In our approach to tracking we had hoped to track multiple subjects in realtime. Hence, calculation of gradients and minimization were very expensive. Additionally, we hoped to maintain the integrity of logical objects, rather than some features. Regardless of the changes in lighting or appearance of the subjects their logical models should remain intact.
The initial solution to this problem was to use a medium more conducive to distinguishing separate logical objects than intensity or color images. Since there exist algorithms that calculate disparity maps at framerate, such as SRI's Small Vision System, we chose to use this in our codebase. Our snakes would then be placed around (or within) the objects to be tracked and then would grow/shrink to fit the contour of the entire object in the disparity map.
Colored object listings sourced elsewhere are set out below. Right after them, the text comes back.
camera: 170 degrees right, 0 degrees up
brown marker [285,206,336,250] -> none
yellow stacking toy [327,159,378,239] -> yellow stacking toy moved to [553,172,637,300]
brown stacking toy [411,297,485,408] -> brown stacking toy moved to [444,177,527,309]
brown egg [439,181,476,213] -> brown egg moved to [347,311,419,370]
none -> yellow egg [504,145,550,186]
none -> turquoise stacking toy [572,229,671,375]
For our contours we used a simple connected spline of points. The minimization of energy for the contour is a tight fit around the initially selected logical object. In order to achieve this, we were able to localize the problem to each individual point. Conceptually, each point is affected by a number of forces that attract and repel it, leading to the desired effect.
The total forces acting on each point decide where a point will travel and it is moved in that direction. The calculation is performed once for every point in the spline at each frame, iterations which are necessary to minimize energy occur through repetition on sequential frames (in order to maintain realtime tracking).
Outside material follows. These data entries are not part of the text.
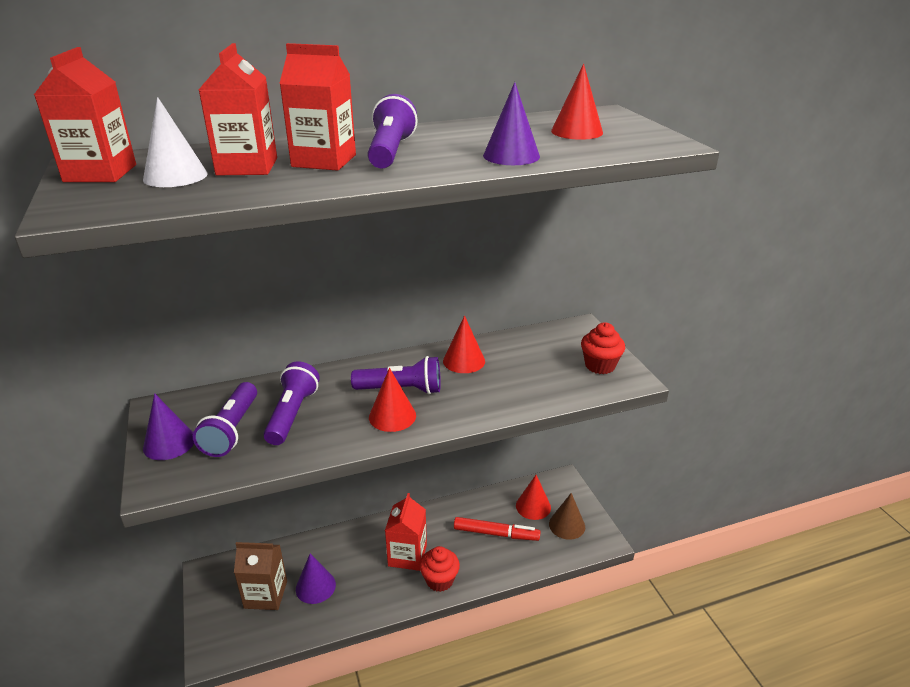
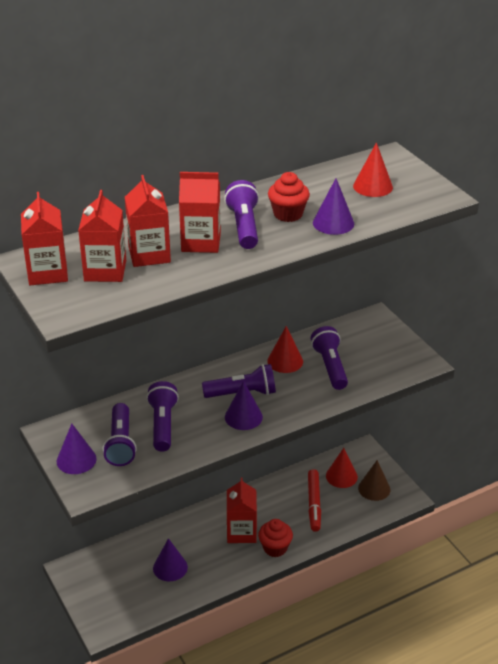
camera: 10 degrees left, 5 degrees up
white cone [143,97,208,187] -> red carton [78,190,126,282]
brown carton [234,542,287,610] -> none
red cone [369,368,416,432] -> purple cone [225,381,263,430]
red marker [454,517,540,541] -> red marker turned 90 degrees clockwise [308,469,321,532]
red cupcake [581,322,625,374] -> red cupcake moved to [268,172,310,222]
none -> purple flashlight [311,326,348,390]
One of the largest problems with tracking is occlusion, where the object we are tracking moves in front or behind another object. We had hoped to resolve this problem for our algorithm. To do so, we tried a number of methods. Once we discovered that our algorithm was fast enough to track a large number of objects simultaneously, we narrowed this problem to occlusion between tracked objects. (Since all large objects in view could be tracked).
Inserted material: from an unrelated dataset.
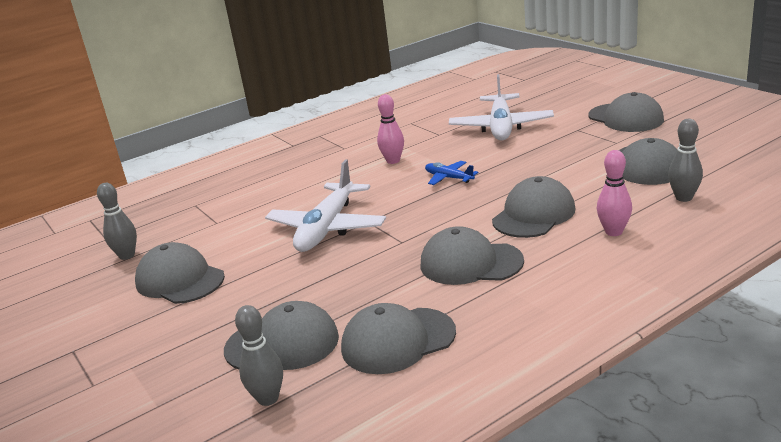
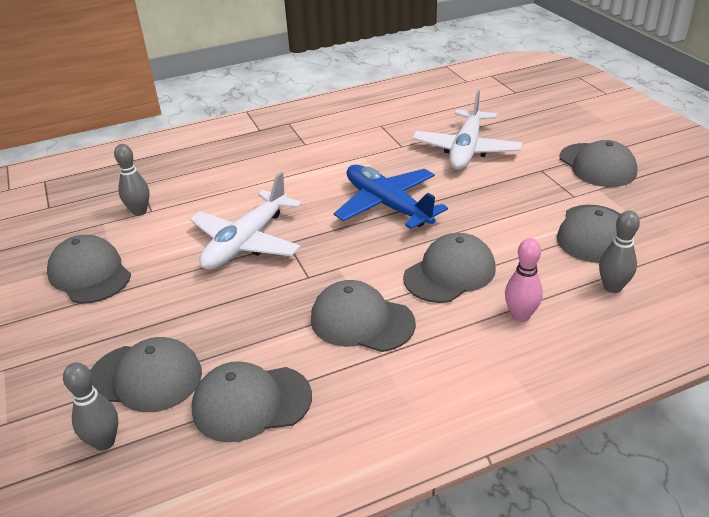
camera: 10 degrees right, 10 degrees up
grey bowling pin [97,183,137,260] -> grey bowling pin moved to [114,144,150,216]
pink bowling pin [377,94,404,164] -> none
blue plane [425,161,478,185] -> blue plane [334,165,448,229], size x2.06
Some of the initial ideas involved finding the mean of the movement of unocluded points and translating the occluded points in that direction. This proved ineffective, since the motion of an object and its points was not necessarily related. For example, a person may move left, but the points on top of his head actually fall to his shoulders rather than translate left (by moving along their line of freedom).
Our final decision was to use a Closest Point algorithm from a previous unoccluded contour to a current one. It was necessary to find the translation of the previous contour which would give the closest approximation of the new contour. To do this, for each unoccluded point in the translated previous contour, we find the distance to its closest point on the new contour. Summing these provides a measurement for the quality of the approximation. Minimizing this distance gives an optimal translation of the previous contour that matches the current one, and this is then applied to the occluded points.